WORK INSTRUCTION:
Beginning with the opening line of the entries, return every line through the one containing "Table 7. Pycnometric", both included, and nothing else. Omit pictures.

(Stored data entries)
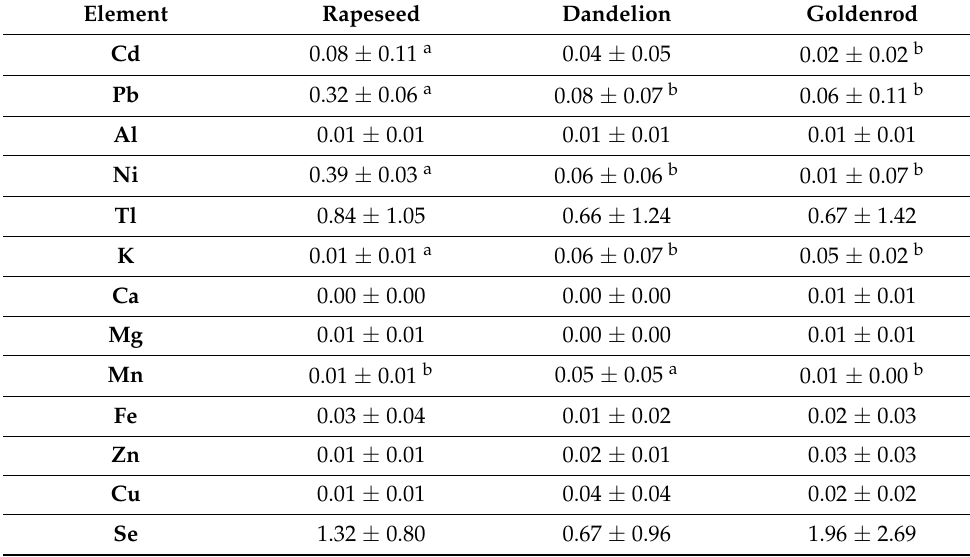
Table 4. Translocation factors calculated for honey samples.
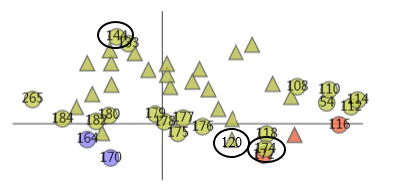
Figure 16. The AAFS Detailed Clustering View shows the distribution of selected amino acids, where the black oval marks the identified allosteric sites. Different colors represent different clusters. The triangles in the plot represent the mapping of cavity-lining amino acids, and the circles represent the mapping of other amino acids.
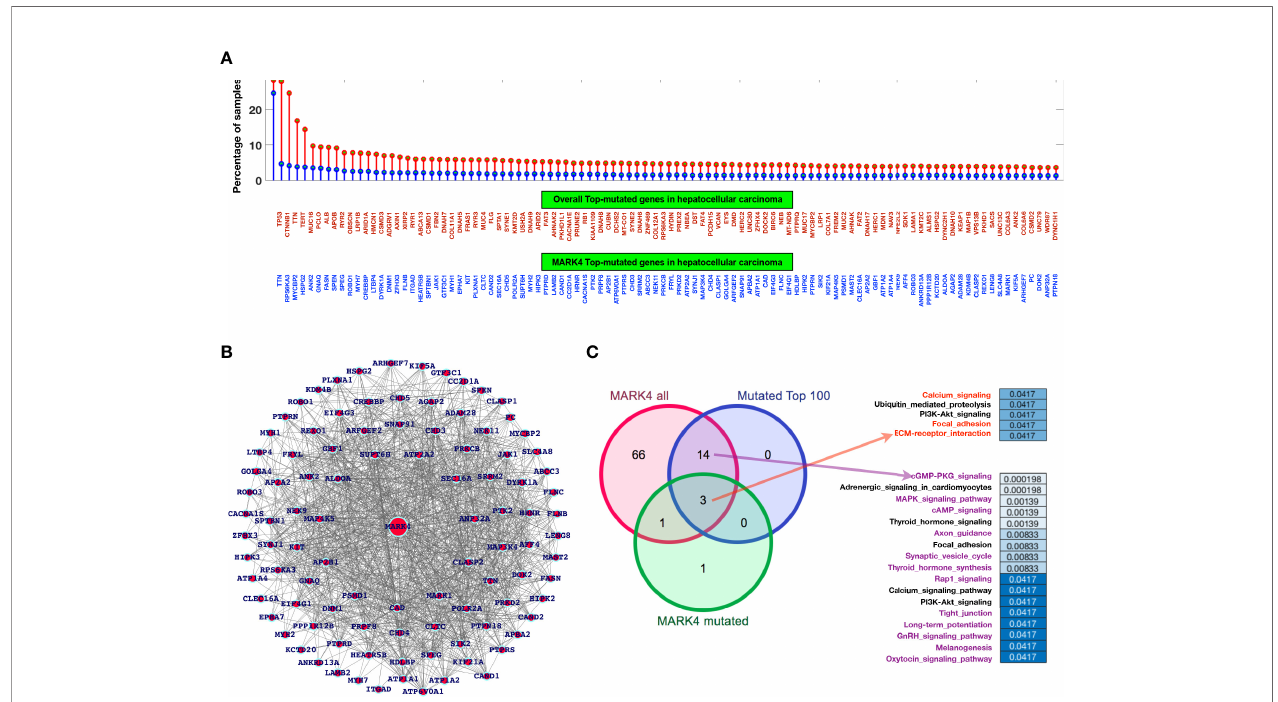
FIGURE 5 | Mutational pro fi ling and pathway-level understanding. (A) Top-ranked genes based on a mutation in the selected dataset for overall genes in the case of HCC and the genes common to MARK4-interactors. (B) Network representing top-ranked mutated genes associated with MARK4. (C) Venn diagram to map out the common and exclusively enriched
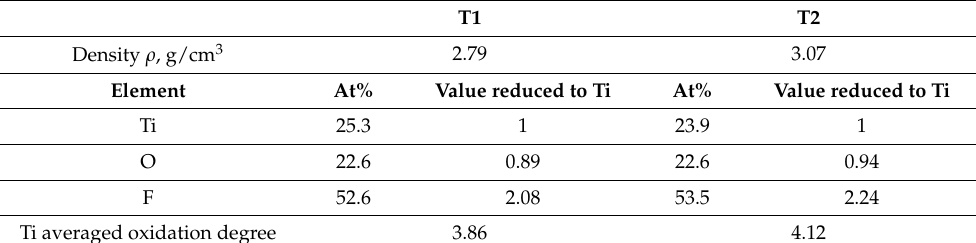
Table 7. Pycnometric density, the elemental composition of materials, and average oxidation degree of Ti in the studied materials T1 and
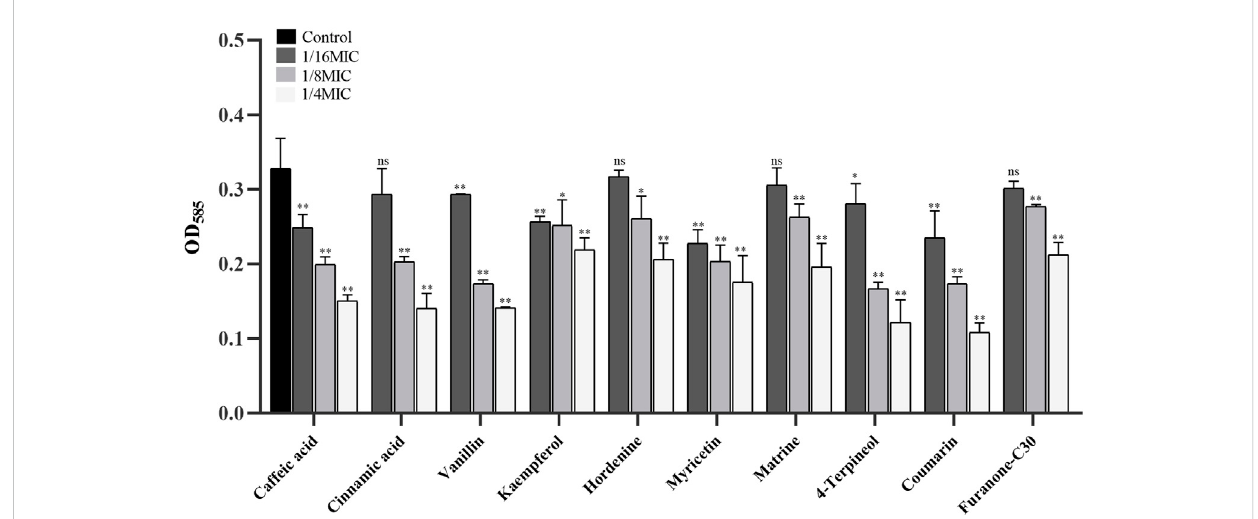
FIGURE 1 Effect of 9 TCMMs on the violacein production of CV026 at 1/4, 1/8 and 1/16MIC. TCMMs, traditional Chinese medicine monomers; MIC, minimal inhibitory concentration; CV026, Chromobacterium violaceum 026; Furanone C30, drug control; ** , p < 0.01 ; * , p < 0.05 ; ns, p > 0.05.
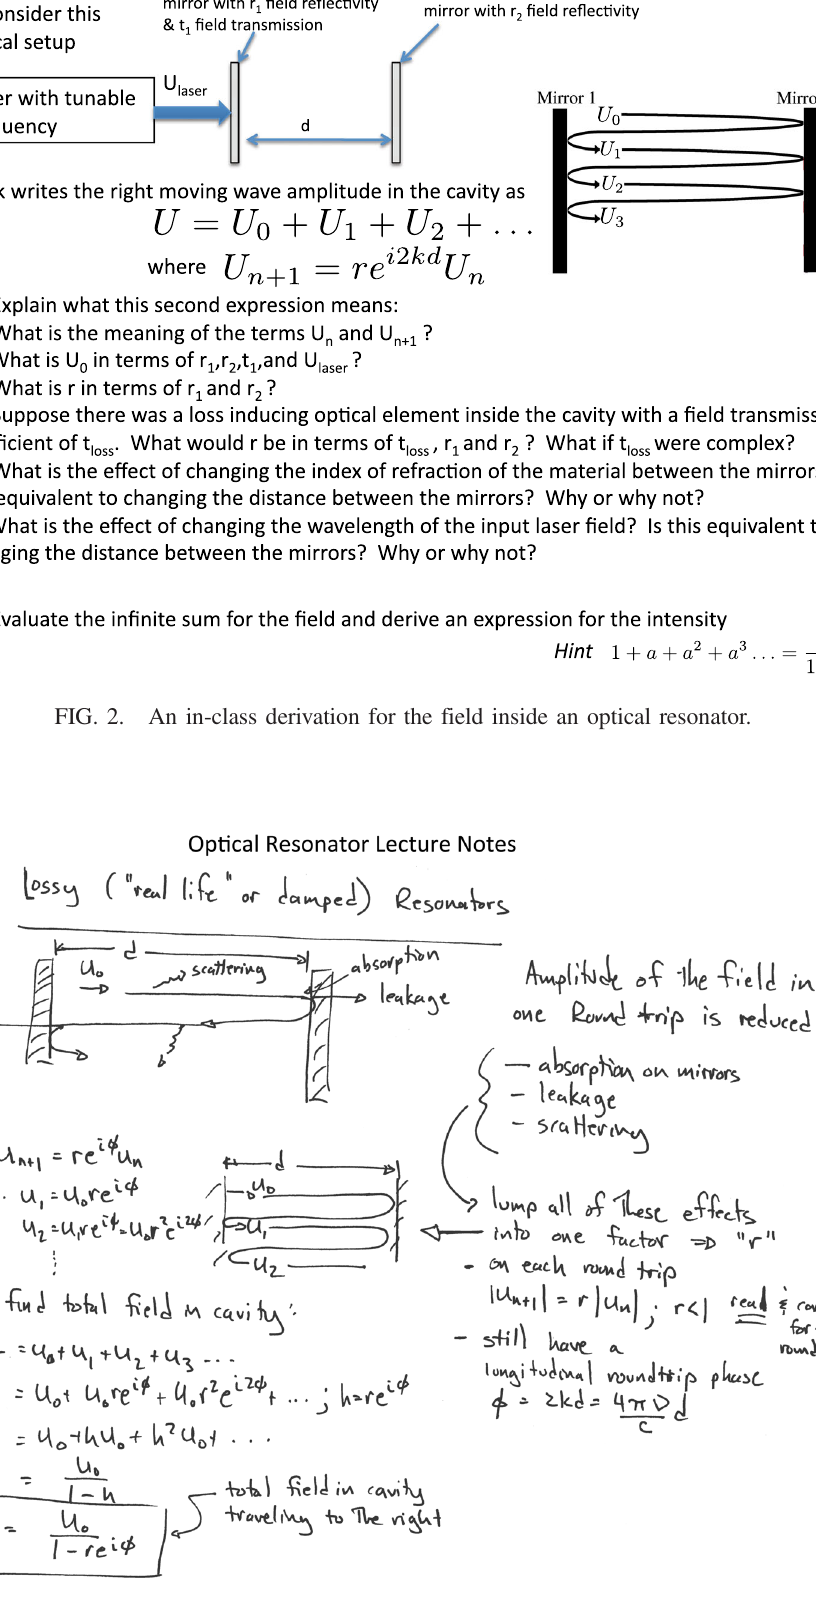
FIG. 3. The corresponding lecture notes for the in-class activities as shown in Fig.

OUTPUT OF THE EXERCISE:
Table 4. Translocation factors calculated for honey samples.
Figure 16. The AAFS Detailed Clustering View shows the distribution of selected amino acids, where the black oval marks the identified allosteric sites. Different colors represent different clusters. The triangles in the plot represent the mapping of cavity-lining amino acids, and the circles represent the mapping of other amino acids.
FIGURE 5 | Mutational pro fi ling and pathway-level understanding. (A) Top-ranked genes based on a mutation in the selected dataset for overall genes in the case of HCC and the genes common to MARK4-interactors. (B) Network representing top-ranked mutated genes associated with MARK4. (C) Venn diagram to map out the common and exclusively enriched
Table 7. Pycnometric density, the elemental composition of materials, and average oxidation degree of Ti in the studied materials T1 and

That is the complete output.